Recorded data
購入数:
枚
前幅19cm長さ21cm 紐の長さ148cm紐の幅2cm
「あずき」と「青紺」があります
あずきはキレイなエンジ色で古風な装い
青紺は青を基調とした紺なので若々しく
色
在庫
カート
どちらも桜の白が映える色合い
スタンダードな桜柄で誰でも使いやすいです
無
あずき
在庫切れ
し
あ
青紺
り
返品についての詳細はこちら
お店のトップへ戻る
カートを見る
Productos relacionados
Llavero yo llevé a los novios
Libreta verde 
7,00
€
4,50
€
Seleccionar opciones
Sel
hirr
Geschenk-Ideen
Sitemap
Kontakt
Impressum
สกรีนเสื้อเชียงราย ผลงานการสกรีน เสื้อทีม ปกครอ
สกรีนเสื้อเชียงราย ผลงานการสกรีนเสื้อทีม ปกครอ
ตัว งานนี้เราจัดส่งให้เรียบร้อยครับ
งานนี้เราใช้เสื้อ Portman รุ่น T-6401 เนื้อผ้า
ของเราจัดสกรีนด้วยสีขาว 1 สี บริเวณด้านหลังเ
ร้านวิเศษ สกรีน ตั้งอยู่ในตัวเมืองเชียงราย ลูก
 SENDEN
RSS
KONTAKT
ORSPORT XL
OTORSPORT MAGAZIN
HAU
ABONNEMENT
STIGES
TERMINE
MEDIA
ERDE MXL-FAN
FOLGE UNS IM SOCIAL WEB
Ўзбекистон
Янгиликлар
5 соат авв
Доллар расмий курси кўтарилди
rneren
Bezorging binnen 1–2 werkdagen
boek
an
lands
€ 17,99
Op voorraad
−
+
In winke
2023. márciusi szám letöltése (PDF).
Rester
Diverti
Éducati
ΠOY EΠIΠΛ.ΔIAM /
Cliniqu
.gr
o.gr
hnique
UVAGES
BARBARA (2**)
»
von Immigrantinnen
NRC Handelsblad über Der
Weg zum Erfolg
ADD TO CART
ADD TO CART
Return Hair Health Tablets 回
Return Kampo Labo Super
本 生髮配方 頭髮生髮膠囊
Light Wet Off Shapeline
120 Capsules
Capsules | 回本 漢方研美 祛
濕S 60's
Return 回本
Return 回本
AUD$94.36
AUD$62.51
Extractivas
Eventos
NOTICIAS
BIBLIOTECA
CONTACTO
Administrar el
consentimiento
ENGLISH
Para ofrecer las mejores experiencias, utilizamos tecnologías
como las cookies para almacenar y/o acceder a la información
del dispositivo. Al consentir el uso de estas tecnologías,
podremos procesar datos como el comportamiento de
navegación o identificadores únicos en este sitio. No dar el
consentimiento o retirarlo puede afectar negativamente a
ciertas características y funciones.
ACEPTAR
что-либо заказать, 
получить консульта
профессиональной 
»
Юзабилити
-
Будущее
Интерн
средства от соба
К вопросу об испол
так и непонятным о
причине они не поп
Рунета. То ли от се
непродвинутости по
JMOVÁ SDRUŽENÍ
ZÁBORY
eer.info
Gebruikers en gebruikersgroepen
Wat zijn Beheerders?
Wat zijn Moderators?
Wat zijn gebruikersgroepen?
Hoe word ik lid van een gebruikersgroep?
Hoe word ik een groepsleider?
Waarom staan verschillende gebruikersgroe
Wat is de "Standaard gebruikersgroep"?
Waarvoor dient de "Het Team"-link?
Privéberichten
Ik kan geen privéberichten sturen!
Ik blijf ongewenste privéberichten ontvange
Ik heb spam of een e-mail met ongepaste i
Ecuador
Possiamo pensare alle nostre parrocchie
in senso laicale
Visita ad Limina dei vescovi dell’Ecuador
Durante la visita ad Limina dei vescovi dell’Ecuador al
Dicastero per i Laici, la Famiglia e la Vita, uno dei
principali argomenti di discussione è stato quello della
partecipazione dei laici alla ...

What you should do
Please give back all of the data exactly as it appears.

Response
購入数:
枚
前幅19cm長さ21cm 紐の長さ148cm紐の幅2cm
「あずき」と「青紺」があります
あずきはキレイなエンジ色で古風な装い
青紺は青を基調とした紺なので若々しく
色
在庫
カート
どちらも桜の白が映える色合い
スタンダードな桜柄で誰でも使いやすいです
無
あずき
在庫切れ
し
あ
青紺
り
返品についての詳細はこちら
お店のトップへ戻る
カートを見る
Productos relacionados
Llavero yo llevé a los novios
Libreta verde 
7,00
€
4,50
€
Seleccionar opciones
Sel
hirr
Geschenk-Ideen
Sitemap
Kontakt
Impressum
สกรีนเสื้อเชียงราย ผลงานการสกรีน เสื้อทีม ปกครอ
สกรีนเสื้อเชียงราย ผลงานการสกรีนเสื้อทีม ปกครอ
ตัว งานนี้เราจัดส่งให้เรียบร้อยครับ
งานนี้เราใช้เสื้อ Portman รุ่น T-6401 เนื้อผ้า
ของเราจัดสกรีนด้วยสีขาว 1 สี บริเวณด้านหลังเ
ร้านวิเศษ สกรีน ตั้งอยู่ในตัวเมืองเชียงราย ลูก
 SENDEN
RSS
KONTAKT
ORSPORT XL
OTORSPORT MAGAZIN
HAU
ABONNEMENT
STIGES
TERMINE
MEDIA
ERDE MXL-FAN
FOLGE UNS IM SOCIAL WEB
Ўзбекистон
Янгиликлар
5 соат авв
Доллар расмий курси кўтарилди
rneren
Bezorging binnen 1–2 werkdagen
boek
an
lands
€ 17,99
Op voorraad
−
+
In winke
2023. márciusi szám letöltése (PDF).
Rester
Diverti
Éducati
ΠOY EΠIΠΛ.ΔIAM /
Cliniqu
.gr
o.gr
hnique
UVAGES
BARBARA (2**)
»
von Immigrantinnen
NRC Handelsblad über Der
Weg zum Erfolg
ADD TO CART
ADD TO CART
Return Hair Health Tablets 回
Return Kampo Labo Super
本 生髮配方 頭髮生髮膠囊
Light Wet Off Shapeline
120 Capsules
Capsules | 回本 漢方研美 祛
濕S 60's
Return 回本
Return 回本
AUD$94.36
AUD$62.51
Extractivas
Eventos
NOTICIAS
BIBLIOTECA
CONTACTO
Administrar el
consentimiento
ENGLISH
Para ofrecer las mejores experiencias, utilizamos tecnologías
como las cookies para almacenar y/o acceder a la información
del dispositivo. Al consentir el uso de estas tecnologías,
podremos procesar datos como el comportamiento de
navegación o identificadores únicos en este sitio. No dar el
consentimiento o retirarlo puede afectar negativamente a
ciertas características y funciones.
ACEPTAR
что-либо заказать, 
получить консульта
профессиональной 
»
Юзабилити
-
Будущее
Интерн
средства от соба
К вопросу об испол
так и непонятным о
причине они не поп
Рунета. То ли от се
непродвинутости по
JMOVÁ SDRUŽENÍ
ZÁBORY
eer.info
Gebruikers en gebruikersgroepen
Wat zijn Beheerders?
Wat zijn Moderators?
Wat zijn gebruikersgroepen?
Hoe word ik lid van een gebruikersgroep?
Hoe word ik een groepsleider?
Waarom staan verschillende gebruikersgroe
Wat is de "Standaard gebruikersgroep"?
Waarvoor dient de "Het Team"-link?
Privéberichten
Ik kan geen privéberichten sturen!
Ik blijf ongewenste privéberichten ontvange
Ik heb spam of een e-mail met ongepaste i
Ecuador
Possiamo pensare alle nostre parrocchie
in senso laicale
Visita ad Limina dei vescovi dell’Ecuador
Durante la visita ad Limina dei vescovi dell’Ecuador al
Dicastero per i Laici, la Famiglia e la Vita, uno dei
principali argomenti di discussione è stato quello della
partecipazione dei laici alla ...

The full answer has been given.